The first painting that Malnovitzer sold in his exhibition in Japan was a portrait of a rabbi smoking a cigar. "At first, I didn't understand why the Japanese man identified with the rabbi". He proceeded to ask the patron what he saw in the face of the figure, and he replied, "there is something universal about the face, and about the human experience in general".

Malnovitzer often paints scenes from daily life – both Jewish and gentile. The places and characters of his paintings seem ordinary – strangers at coffee shops, homeless men at soup kitchens, and drunks at bars.
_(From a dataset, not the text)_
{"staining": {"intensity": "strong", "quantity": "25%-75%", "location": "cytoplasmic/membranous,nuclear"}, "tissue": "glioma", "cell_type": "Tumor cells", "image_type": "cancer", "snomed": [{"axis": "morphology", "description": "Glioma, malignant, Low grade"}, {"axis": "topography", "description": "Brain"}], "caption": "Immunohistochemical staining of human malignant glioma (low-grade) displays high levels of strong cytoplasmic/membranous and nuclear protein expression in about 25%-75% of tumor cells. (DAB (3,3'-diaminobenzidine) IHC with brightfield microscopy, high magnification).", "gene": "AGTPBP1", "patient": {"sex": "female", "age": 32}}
The expression on their faces, however, hold back extraordinary stories that are more than what meets the eye.

== Exhibitions and Galleries ==
- 1977 – Sarah Kishon Gallery, Tel Aviv (group exhibition)
- 1977 – Herzl Street Bakery, Tel Aviv (solo exhibition)
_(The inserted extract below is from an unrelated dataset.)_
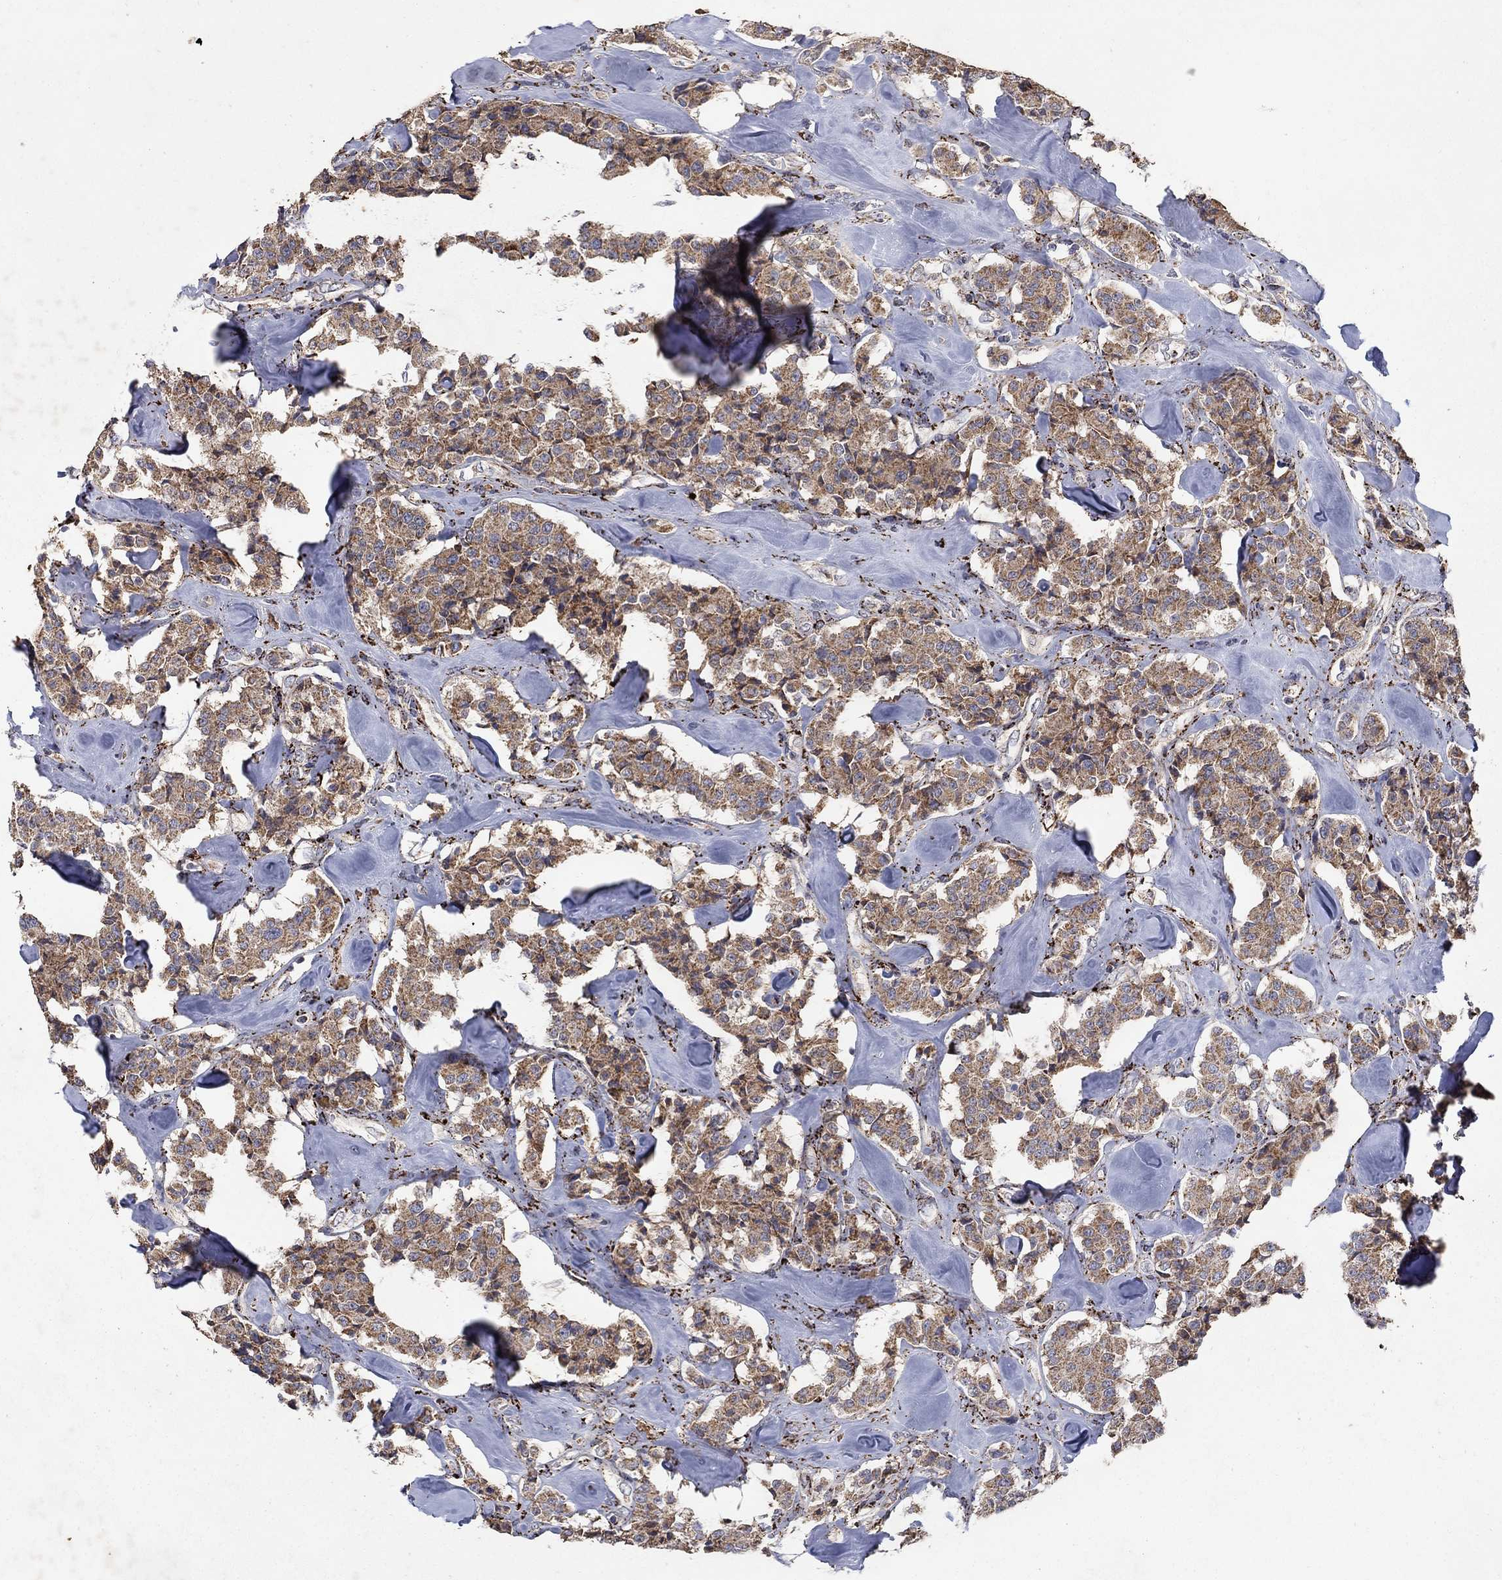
{"staining": {"intensity": "moderate", "quantity": ">75%", "location": "cytoplasmic/membranous"}, "tissue": "carcinoid", "cell_type": "Tumor cells", "image_type": "cancer", "snomed": [{"axis": "morphology", "description": "Carcinoid, malignant, NOS"}, {"axis": "topography", "description": "Pancreas"}], "caption": "Moderate cytoplasmic/membranous positivity is seen in about >75% of tumor cells in carcinoid.", "gene": "GPSM1", "patient": {"sex": "male", "age": 41}}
- 1978 – Bental Gallery, Tel Aviv (solo exhibition)
- 1979 – affiliated with the Hadassah Klatchkin Gallery, Tel Aviv
- 1979 – Schoninger Gallery, Munich (solo exhibition)
- 1980 – Hadassah Klatchkin Gallery, Tel Aviv (solo exhibition)
- 1982 – Philadelphia (group exhibition)
- 1983 – Lillian Heidenberg Gallery, New York
- 1983 – Urbach Gallery, Vienna (group exhibition)
- 1983 – Yeshiva University Museum, New York (solo exhibition)
- 1986 – Marunouchi Gallery, Tokyo (solo exhibition)
- 1988 – affiliated with Mayanot Gallery, Jerusalem
- 1992 – Marunouchi Gallery, Tokyo (solo exhibition)
- 1996–2012 – represented by the Mayanot Gallery, Jerusalem
- 2000 – publication of an important catalog by Mayanot Gallery, Jerusalem
- 2002 – Waldorf Astoria, New York (solo exhibition)
- 2002 – Artist Reception and Sale, Gala Dinner for the Rabin Medical Center, New York City. Event featured 42nd President of the United States William J. Clinton, co-founder and Vice Chairman of Apax Partners, Inc. Alan Patricof, and CNN talk show host Larry King.